_PROBLEM:_ Copy each line of the records below, from the first through the one that contains "29: (180, 146, 3.93)", exactly as written.

_EXTRACTED RECORDS:_
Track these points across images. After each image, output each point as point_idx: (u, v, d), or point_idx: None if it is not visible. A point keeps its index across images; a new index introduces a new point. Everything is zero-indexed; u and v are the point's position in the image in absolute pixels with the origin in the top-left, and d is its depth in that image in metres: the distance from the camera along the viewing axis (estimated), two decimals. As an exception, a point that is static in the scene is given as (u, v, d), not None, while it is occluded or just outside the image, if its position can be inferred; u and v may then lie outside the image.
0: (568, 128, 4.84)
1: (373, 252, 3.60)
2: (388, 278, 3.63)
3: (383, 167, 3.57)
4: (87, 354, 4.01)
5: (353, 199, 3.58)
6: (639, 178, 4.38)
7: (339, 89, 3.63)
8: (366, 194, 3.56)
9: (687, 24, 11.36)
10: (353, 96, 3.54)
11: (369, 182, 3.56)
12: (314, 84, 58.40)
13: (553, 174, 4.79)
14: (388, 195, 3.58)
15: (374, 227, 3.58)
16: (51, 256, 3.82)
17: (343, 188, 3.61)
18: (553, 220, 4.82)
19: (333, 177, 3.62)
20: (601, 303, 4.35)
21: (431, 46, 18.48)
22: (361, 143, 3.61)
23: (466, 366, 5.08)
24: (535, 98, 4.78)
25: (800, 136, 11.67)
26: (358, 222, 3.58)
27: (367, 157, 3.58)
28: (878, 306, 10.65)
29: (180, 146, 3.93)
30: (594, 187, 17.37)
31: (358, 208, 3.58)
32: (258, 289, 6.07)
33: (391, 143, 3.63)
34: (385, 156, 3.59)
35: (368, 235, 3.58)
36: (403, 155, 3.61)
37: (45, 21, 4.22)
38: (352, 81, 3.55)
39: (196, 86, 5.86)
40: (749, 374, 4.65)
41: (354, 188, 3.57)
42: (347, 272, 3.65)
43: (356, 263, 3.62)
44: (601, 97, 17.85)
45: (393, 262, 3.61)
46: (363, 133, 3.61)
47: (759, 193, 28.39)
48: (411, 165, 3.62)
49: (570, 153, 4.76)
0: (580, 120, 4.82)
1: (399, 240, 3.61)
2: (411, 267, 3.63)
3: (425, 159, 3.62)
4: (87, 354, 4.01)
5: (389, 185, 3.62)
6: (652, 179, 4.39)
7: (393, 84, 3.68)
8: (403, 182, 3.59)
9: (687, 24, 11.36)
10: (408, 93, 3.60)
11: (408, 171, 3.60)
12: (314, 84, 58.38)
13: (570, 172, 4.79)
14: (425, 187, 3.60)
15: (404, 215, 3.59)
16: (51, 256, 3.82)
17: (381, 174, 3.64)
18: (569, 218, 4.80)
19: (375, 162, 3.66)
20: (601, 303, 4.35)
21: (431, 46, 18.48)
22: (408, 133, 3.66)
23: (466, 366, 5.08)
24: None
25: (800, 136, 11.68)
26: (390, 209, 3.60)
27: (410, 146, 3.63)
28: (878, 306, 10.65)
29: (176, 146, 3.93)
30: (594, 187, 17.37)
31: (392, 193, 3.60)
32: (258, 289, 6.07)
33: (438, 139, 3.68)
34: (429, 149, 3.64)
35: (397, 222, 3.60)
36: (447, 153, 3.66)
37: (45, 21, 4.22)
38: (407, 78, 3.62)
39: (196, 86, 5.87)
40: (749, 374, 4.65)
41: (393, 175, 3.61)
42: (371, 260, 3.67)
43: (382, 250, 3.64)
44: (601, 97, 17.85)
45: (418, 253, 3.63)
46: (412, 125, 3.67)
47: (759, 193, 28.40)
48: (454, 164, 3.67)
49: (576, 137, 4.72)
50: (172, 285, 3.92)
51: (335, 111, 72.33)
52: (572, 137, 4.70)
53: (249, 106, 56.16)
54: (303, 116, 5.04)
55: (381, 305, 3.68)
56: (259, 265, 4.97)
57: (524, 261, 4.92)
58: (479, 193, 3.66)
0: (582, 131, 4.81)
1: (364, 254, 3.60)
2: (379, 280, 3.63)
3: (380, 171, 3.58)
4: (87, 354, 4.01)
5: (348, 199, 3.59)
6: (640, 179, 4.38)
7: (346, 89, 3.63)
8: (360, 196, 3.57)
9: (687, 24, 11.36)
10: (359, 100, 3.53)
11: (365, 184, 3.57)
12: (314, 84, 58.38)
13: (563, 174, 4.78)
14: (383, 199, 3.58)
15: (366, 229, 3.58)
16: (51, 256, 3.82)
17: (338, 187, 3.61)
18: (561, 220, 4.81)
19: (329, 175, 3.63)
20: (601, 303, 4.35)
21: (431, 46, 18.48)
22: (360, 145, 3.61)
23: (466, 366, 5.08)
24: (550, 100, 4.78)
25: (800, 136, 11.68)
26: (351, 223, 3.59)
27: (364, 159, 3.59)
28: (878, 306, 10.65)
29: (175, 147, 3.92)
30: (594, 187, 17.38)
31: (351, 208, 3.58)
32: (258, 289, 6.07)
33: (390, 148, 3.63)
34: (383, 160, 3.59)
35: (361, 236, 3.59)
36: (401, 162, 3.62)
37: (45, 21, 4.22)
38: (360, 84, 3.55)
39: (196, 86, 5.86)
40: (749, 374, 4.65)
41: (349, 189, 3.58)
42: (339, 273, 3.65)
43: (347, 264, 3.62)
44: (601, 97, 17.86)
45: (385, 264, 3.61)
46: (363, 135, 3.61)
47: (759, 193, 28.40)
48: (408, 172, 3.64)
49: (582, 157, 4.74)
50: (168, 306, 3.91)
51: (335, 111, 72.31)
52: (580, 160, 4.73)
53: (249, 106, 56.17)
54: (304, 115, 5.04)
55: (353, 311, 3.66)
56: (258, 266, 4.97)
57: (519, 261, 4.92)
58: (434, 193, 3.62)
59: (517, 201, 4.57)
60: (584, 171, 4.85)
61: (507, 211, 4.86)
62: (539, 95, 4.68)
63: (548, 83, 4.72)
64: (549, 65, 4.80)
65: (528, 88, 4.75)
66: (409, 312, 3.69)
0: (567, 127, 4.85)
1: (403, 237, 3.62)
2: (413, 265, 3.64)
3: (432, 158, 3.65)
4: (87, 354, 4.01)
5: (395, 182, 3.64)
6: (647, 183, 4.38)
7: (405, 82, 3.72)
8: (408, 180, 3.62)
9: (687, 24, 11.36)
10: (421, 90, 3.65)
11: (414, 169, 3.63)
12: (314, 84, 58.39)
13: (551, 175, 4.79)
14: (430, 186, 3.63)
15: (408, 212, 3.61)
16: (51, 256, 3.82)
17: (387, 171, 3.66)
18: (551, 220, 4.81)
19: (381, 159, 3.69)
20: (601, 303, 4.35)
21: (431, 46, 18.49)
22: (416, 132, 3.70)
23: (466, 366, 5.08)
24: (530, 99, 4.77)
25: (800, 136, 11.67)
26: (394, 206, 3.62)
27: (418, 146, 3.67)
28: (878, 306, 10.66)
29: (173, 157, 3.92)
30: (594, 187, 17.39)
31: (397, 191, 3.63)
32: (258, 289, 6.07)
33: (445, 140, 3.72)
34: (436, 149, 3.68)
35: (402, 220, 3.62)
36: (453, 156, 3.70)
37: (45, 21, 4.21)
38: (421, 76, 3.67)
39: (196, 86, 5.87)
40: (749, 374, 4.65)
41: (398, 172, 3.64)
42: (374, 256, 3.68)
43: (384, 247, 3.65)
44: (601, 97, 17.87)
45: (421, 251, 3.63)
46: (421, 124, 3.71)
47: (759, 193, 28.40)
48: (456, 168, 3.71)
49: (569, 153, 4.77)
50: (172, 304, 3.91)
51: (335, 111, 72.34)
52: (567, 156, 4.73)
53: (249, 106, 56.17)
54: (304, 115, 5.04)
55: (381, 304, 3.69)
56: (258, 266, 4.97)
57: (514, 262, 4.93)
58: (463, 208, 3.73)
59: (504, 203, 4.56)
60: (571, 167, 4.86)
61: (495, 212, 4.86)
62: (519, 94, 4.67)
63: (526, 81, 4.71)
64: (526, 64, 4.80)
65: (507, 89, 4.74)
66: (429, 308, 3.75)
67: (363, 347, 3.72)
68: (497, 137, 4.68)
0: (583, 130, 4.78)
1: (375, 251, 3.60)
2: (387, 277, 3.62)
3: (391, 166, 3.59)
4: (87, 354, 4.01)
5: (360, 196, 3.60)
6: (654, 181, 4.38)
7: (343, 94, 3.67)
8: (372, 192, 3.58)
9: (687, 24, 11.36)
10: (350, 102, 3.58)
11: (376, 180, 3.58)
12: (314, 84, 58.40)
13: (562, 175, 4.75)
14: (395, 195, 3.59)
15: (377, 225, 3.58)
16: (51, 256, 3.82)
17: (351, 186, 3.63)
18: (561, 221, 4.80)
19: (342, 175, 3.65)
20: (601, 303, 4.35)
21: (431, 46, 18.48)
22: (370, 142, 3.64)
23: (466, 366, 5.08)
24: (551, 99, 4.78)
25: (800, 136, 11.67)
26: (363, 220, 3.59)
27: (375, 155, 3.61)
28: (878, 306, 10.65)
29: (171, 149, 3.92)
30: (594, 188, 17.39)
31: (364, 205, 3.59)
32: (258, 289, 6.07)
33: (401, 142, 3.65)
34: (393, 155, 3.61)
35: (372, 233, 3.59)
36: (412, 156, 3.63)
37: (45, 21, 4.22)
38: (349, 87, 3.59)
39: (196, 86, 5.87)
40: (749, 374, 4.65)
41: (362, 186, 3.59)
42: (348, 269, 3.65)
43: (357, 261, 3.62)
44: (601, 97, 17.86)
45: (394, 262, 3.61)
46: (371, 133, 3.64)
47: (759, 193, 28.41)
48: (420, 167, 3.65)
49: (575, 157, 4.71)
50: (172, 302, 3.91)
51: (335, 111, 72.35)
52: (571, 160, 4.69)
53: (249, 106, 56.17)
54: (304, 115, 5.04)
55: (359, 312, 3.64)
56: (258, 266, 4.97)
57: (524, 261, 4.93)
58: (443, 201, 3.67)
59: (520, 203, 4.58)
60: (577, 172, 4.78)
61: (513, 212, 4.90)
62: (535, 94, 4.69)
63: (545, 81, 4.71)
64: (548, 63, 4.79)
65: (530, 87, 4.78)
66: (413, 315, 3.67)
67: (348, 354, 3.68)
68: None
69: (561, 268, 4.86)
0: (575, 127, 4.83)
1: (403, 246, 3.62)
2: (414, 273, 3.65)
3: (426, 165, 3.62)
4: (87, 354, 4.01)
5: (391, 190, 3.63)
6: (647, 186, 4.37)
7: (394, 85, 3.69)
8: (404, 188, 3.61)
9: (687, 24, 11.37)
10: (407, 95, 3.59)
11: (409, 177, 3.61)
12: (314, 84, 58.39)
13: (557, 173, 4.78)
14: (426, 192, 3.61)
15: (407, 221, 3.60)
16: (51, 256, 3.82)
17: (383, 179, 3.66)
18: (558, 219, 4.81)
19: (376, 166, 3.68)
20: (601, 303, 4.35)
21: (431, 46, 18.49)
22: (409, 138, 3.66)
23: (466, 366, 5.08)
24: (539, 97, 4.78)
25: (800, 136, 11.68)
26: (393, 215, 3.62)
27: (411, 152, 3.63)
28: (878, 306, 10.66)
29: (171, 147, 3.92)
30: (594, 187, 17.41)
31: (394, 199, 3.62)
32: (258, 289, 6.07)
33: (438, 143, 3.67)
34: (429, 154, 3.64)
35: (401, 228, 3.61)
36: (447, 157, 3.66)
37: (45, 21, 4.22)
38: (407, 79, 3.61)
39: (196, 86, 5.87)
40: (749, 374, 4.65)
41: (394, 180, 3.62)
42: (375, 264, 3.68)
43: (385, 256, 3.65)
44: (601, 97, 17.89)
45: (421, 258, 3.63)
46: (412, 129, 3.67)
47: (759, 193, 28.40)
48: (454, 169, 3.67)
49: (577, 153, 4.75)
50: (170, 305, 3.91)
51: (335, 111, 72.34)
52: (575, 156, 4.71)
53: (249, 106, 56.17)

_TASK OUTPUT:_
Track these points across images. After each image, output each point as point_idx: (u, v, d), or point_idx: None if it is not visible. A point keeps its index across images; a new index introduces a new point. Everything is zero-indexed; u and v are the point's position in the image in absolute pixels with the origin in the top-left, and d is its depth in that image in metres: the distance from the camera along the viewing axis (estimated), two decimals. As an exception, a point that is static in the scene is given as (u, v, d), not None, while it is occluded or just outside the image, if its position can be inferred; u and v may then lie outside the image.
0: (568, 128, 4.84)
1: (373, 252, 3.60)
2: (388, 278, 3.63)
3: (383, 167, 3.57)
4: (87, 354, 4.01)
5: (353, 199, 3.58)
6: (639, 178, 4.38)
7: (339, 89, 3.63)
8: (366, 194, 3.56)
9: (687, 24, 11.36)
10: (353, 96, 3.54)
11: (369, 182, 3.56)
12: (314, 84, 58.40)
13: (553, 174, 4.79)
14: (388, 195, 3.58)
15: (374, 227, 3.58)
16: (51, 256, 3.82)
17: (343, 188, 3.61)
18: (553, 220, 4.82)
19: (333, 177, 3.62)
20: (601, 303, 4.35)
21: (431, 46, 18.48)
22: (361, 143, 3.61)
23: (466, 366, 5.08)
24: (535, 98, 4.78)
25: (800, 136, 11.67)
26: (358, 222, 3.58)
27: (367, 157, 3.58)
28: (878, 306, 10.65)
29: (180, 146, 3.93)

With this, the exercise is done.